HOW can we manage that which we most fear? One 21st-century therapy is to make a documentary film about it. In Tribes, Predators and Me (BBC2, Thursday nights), the wildlife cameraman Gordon Buchanan seeks out the creatures that give him nightmares — and dips into the lives of those who build their existence around them.
Last week, he was with a family group of Mongolian herdsmen, who vary their diet and provide the fur to keep them warm by hunting game with golden eagles. Hawking is a highly skilled exercise; but these men do it on horseback. Buchanan, rightly terrified of the enormous and vicious birds, was determined to master the art in a week.
This was fascinating, but the previous week’s programme was more profound: here, he visited a remote Solomon Island where they catch fish alongside man-eating sharks. “Look them straight in the eye” was the helpful advice he received; but, as this sojourn progressed, he did more than overcome a phobia.
He learned that modern industrialisation is causing ecological catastrophe. Long-distance commercial over-fishing — in particular, the insatiable demand for shark fins — is depleting stocks so much that the whole system is collapsing. The presence of sharks is, in fact, a good sign: it is a signal that the coral reefs are flourishing. So he left the place wishing for more sharks, not fewer.
The big story of these films is about learning a new relationship with the natural world and our place within it. Non-industrial hunting may paradoxically demonstrate a far closer respect for nature than our Western total distance from wildlife. A second strand is equally significant: each way of life that he briefly shares is threatened. He may be recording their final generations.

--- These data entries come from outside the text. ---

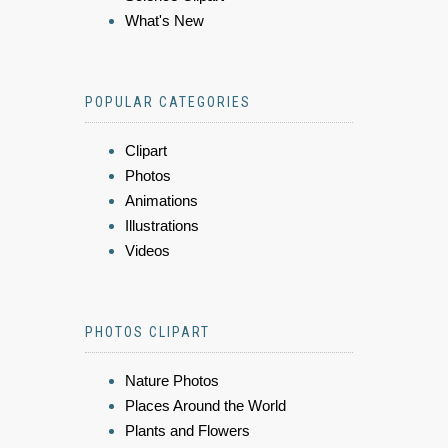
What's New
POPULAR CATEGORIES
Clipart
Photos
Animations
Illustrations
Videos
PHOTOS CLIPART
Nature Photos
Places Around the World
Plants and Flowers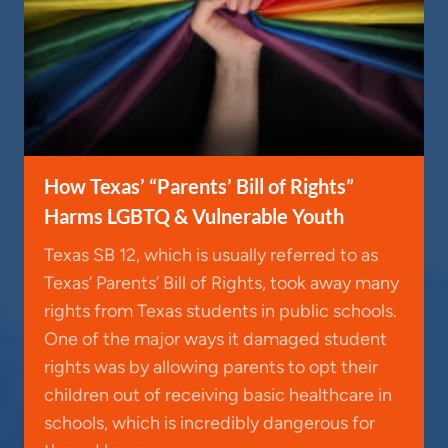
How Texas’ “Parents’ Bill of Rights”
Harms LGBTQ & Vulnerable Youth
Texas SB 12, which is usually referred to as
Texas’ Parents’ Bill of Rights, took away many
rights from Texas students in public schools.
One of the major ways it damaged student
rights was by allowing parents to opt their
children out of receiving basic healthcare in
schools, which is incredibly dangerous for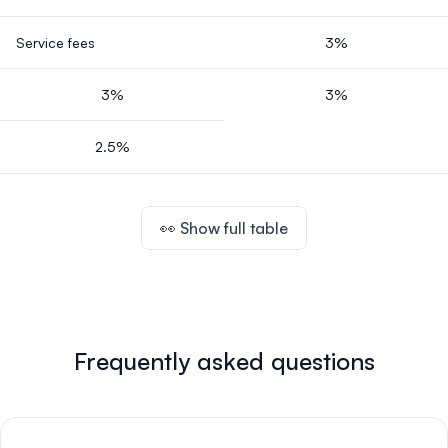
Service fees
3%
3%
3%
2.5%
👀 Show full table
Frequently asked questions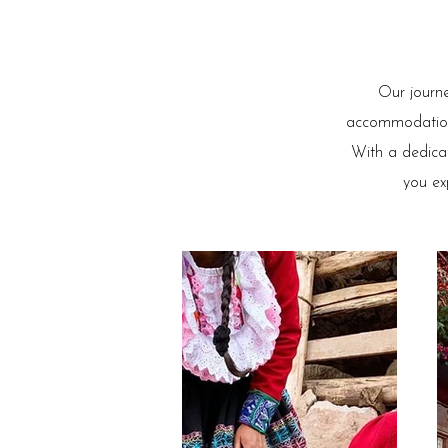
Our journe
accommodations,
With a dedicat
you ex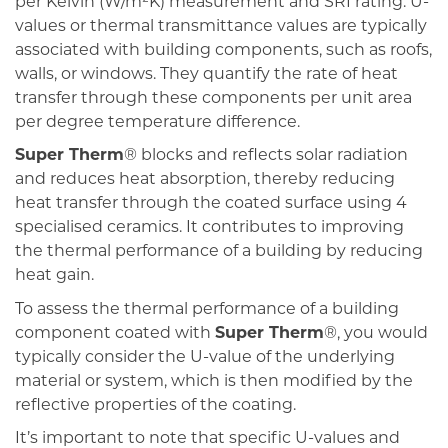
per Kelvin (W/m²K) measurement and SRI rating. U-
values or thermal transmittance values are typically
associated with building components, such as roofs,
walls, or windows. They quantify the rate of heat
transfer through these components per unit area
per degree temperature difference.
Super Therm
® blocks and reflects solar radiation
and reduces heat absorption, thereby reducing
heat transfer through the coated surface using 4
specialised ceramics. It contributes to improving
the thermal performance of a building by reducing
heat gain.
To assess the thermal performance of a building
component coated with
Super Therm
®, you would
typically consider the U-value of the underlying
material or system, which is then modified by the
reflective properties of the coating.
It’s important to note that specific U-values and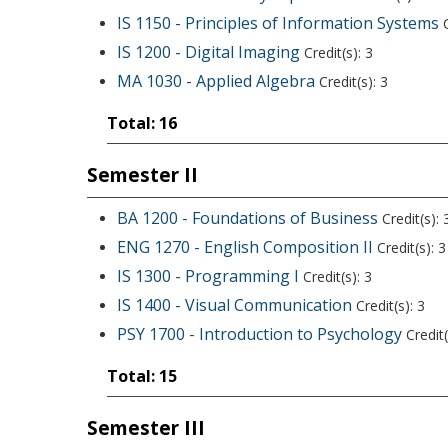
IS 1150 - Principles of Information Systems
C
IS 1200 - Digital Imaging
Credit(s): 3
MA 1030 - Applied Algebra
Credit(s): 3
Total: 16
Semester II
BA 1200 - Foundations of Business
Credit(s): 
ENG 1270 - English Composition II
Credit(s): 3
IS 1300 - Programming I
Credit(s): 3
IS 1400 - Visual Communication
Credit(s): 3
PSY 1700 - Introduction to Psychology
Credit(
Total: 15
Semester III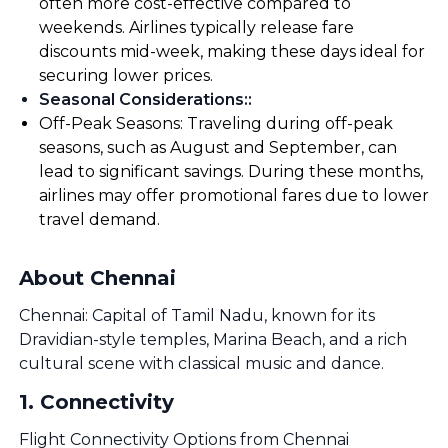
often more cost-effective compared to
weekends. Airlines typically release fare
discounts mid-week, making these days ideal for
securing lower prices.
Seasonal Considerations:
:
Off-Peak Seasons: Traveling during off-peak
seasons, such as August and September, can
lead to significant savings. During these months,
airlines may offer promotional fares due to lower
travel demand.
About Chennai
Chennai: Capital of Tamil Nadu, known for its
Dravidian-style temples, Marina Beach, and a rich
cultural scene with classical music and dance.
1
.
Connectivity
Flight Connectivity Options from Chennai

A rather more manufactured terror lies at the heart of Black Lake, BBC4’s latest Scandi-noir Saturday offering. A group of friends set up in a remote ski lodge, abandoned for 20 years after a tragedy that the locals refuse to talk about. As the fear and mystery rises, relationships begin to unravel, and skeletons tumble out of closets. In other words, it is pretty much like a PCC awayday, with added skiing.
My attention was drawn to last Tuesday’s Quacks (BBC2) by the plotline’s promise of a bishop caught in flagrante. This did not, however, deliver my expected exploration of episcopal mores: the series is a spoof on Victorian medical practice, and the heroism and dedication normally celebrated by TV programmes is here replaced by incompetence, venality, and anachronistic misunderstanding. It is thin, but has some very funny moments.
David Mitchell can easily manage two comedy series at the same time: not content with launching Back (reviewed last week), he returns with a second series of Upstart Crow (BBC2, Mondays), Ben Elton’s satire on the life of Shakespeare, relishing the same diet of incompetence and venality, but deliciously sending up the revered dramatic masterpieces.